Table 6 Reliability constraints

The lowest \(\overline{SAIFI}_{0.9}\) values within the intervals given in Table 6 are for scheme B and the highest, for scheme E.

4 Conclusions

The paper presents general models for assessing the costs and application limits of typical urban distribution feeder schemes, which could help in the planning of new and developing of existing networks. Such an approach was missing in the available literature. New feeders’ solutions with reserve cable are also proposed, and analyzed in the paper. The mathematical model, used for the analysis of various solutions, takes into account the uncertainty of some inputs by modeling them as grey variables, which can have any value within the defined intervals the bounds of which can be determined from practical experience. As indicated, the application of the grey numbers theory makes it possible to quantify the obtained calculation results by a possibility grade.

For a numerical illustration, the developed mathematical models have been applied to the Belgrade 10 kV distribution network. The performed calculations have shown the following for the considered network:

  • The cables with the highest conductor cross section appeared to be the cheapest solutions for all schemes.

  • Scheme A is the cheapest one considering the total annual cost. The limits of this scheme are determined by the SAIDImax constraint. However, these limits will be rarely exceeded in practice, as the results of the performed analysis have shown. This means that scheme A could be considered as an adequate solution for urban distribution networks in many cases.
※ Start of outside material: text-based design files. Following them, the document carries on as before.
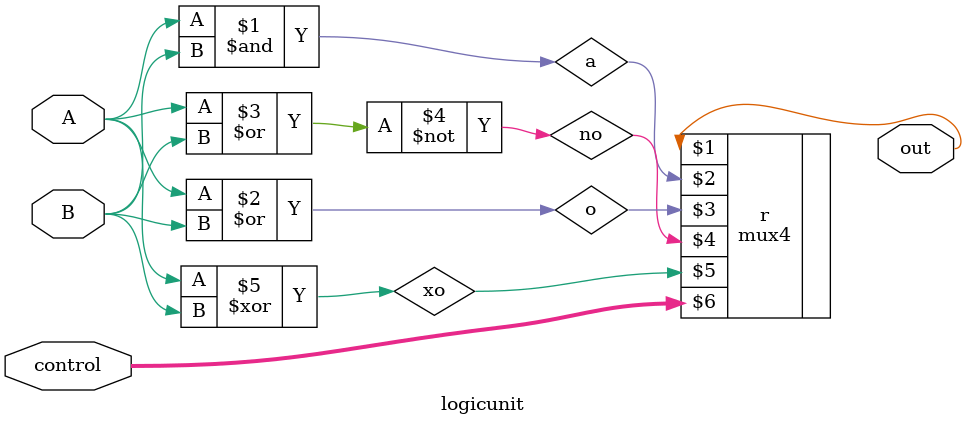
<source format=v>
module logicunit(out, A, B, control);
    output      out;
    input       A, B;
    input [1:0] control;
    wire a, o, no, xo;

    and a1(a, A, B);
    or o1(o, A, B);
    nor n1(no, A, B);
    xor x1(xo, A, B);

    mux4 r(out, a, o, no, xo, control);

endmodule // logicunit

</source>
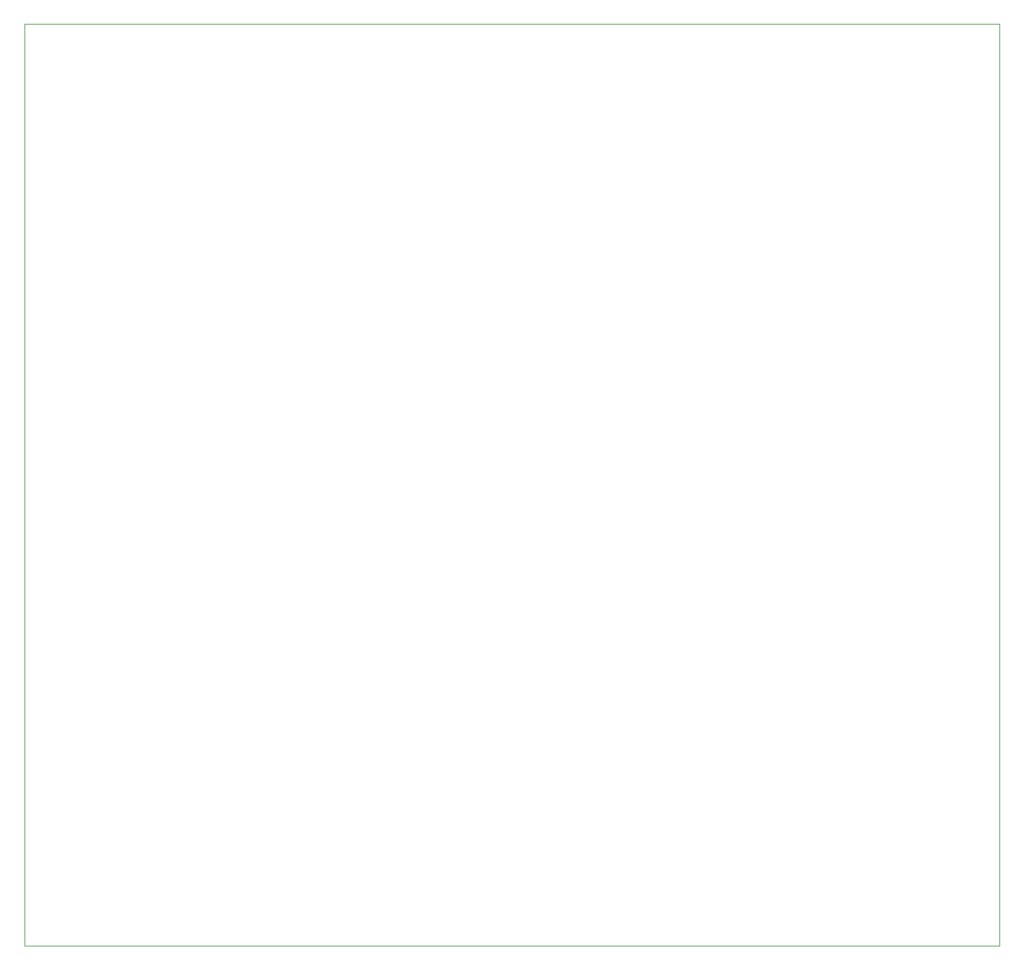
<source format=gbr>
%TF.GenerationSoftware,KiCad,Pcbnew,(5.1.10-1-10_14)*%
%TF.CreationDate,2021-06-14T16:28:50-07:00*%
%TF.ProjectId,SR6502,53523635-3032-42e6-9b69-6361645f7063,rev?*%
%TF.SameCoordinates,Original*%
%TF.FileFunction,Profile,NP*%
%FSLAX46Y46*%
G04 Gerber Fmt 4.6, Leading zero omitted, Abs format (unit mm)*
G04 Created by KiCad (PCBNEW (5.1.10-1-10_14)) date 2021-06-14 16:28:50*
%MOMM*%
%LPD*%
G01*
G04 APERTURE LIST*
%TA.AperFunction,Profile*%
%ADD10C,0.100000*%
%TD*%
G04 APERTURE END LIST*
D10*
X207472280Y-40167560D02*
X207462120Y-161041080D01*
X79756000Y-40132000D02*
X207472280Y-40167489D01*
X79756000Y-161036000D02*
X79756000Y-40132000D01*
X207462120Y-161041080D02*
X79756000Y-161036000D01*
M02*

</source>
  • -Schemes B and D are the second cheapest analyzed solutions satisfying all considered aspects. There are only some restrictions concerning the supply of the reserved feeder in case of the worst fault location because of voltage drops. The mentioned restrictions are more pronounced for smaller conductors’ cross sections and longer cable sections between neighboring customers’ TSs.

  • Schemes C and E are the most expensive ones. These solutions behave much better than schemes B and D in the emergency situations. This advantage could justify their application in the cases when reliability very sensitive customers should be supplied.